There are many ways a data science can be untrustworthy… In this course we will focus on workflows that can help build trust. I highly recommend taking a course in data science ethics* to help round out your education in how to do this. Further training in statistics and machine learning will also help with making sure your analysis is correct.

* UBC’s CPSC 430 (Computers and Society) will have a section reserved for DSCI minor students next year in 2022 T1, which will focus on ethics in data science.

Exercise

Answer the questions below to more concretely connect with the criteria suggested above.

  1. Give an example of a data science workflow that affords reproducibility, and one that affords auditable analysis.

  2. Can a data analysis be reproducible but not auditable? How about auditable, but not reproducible?

  3. Name at least two ways that a data analysis project could be correct (or incorrect).

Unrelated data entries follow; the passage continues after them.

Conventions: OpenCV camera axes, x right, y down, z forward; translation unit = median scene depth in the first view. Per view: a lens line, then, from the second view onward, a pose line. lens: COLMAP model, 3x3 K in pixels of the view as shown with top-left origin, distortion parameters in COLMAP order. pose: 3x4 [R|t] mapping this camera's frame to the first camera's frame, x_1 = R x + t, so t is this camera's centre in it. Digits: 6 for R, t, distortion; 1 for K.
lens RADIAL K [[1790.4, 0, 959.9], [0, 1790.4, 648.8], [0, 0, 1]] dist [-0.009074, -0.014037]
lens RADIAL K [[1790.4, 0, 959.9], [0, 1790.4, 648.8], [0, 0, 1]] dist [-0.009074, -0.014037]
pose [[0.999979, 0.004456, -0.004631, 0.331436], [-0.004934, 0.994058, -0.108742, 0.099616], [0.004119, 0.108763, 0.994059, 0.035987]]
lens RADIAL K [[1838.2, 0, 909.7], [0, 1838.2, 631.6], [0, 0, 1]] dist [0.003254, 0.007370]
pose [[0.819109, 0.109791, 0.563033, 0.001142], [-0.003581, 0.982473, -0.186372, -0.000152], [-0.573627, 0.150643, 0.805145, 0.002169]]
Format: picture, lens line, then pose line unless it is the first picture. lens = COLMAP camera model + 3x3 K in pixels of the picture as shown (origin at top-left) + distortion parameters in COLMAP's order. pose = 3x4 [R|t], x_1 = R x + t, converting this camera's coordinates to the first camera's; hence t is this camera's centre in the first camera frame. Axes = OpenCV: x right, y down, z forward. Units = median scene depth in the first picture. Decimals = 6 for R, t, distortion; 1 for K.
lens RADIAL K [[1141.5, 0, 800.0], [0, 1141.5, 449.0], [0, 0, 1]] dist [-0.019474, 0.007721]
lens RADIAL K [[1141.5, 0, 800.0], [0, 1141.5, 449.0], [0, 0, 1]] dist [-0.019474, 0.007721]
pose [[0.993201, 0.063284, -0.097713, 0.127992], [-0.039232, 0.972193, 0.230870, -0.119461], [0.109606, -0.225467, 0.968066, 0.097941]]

Critiquing data analysis projects

Critiquing is defined as evaluating something in a detailed and analytical way (source: Oxford Languages Dictionary). It is used in many domains as a means to improve something (related to peer review), but also serves as an excellent pedagogical tool to actively practice evaluation.

We will work together in class to critique the following projects from the lens of reproducible and trustworthy workflows:

Exercise

When prompted for each project listed above:

  • In groups of ~5, take 10 minutes to review the project from the lens of reproducible and trustworthy workflows. You want to evaluate the project with the questions in mind:

    • Would I know where to get started reproducing the project?

    • If I could get started, do I think I could reproduce the project?

  • As a group, come up with at least 1-2 things that have been done well, as well as 1-2 things that could be improved from this lens. Justify these with respect to reproducibility and trustworthiness.

  • Choose one person to be the reporter to bring back these critiques to the larger group.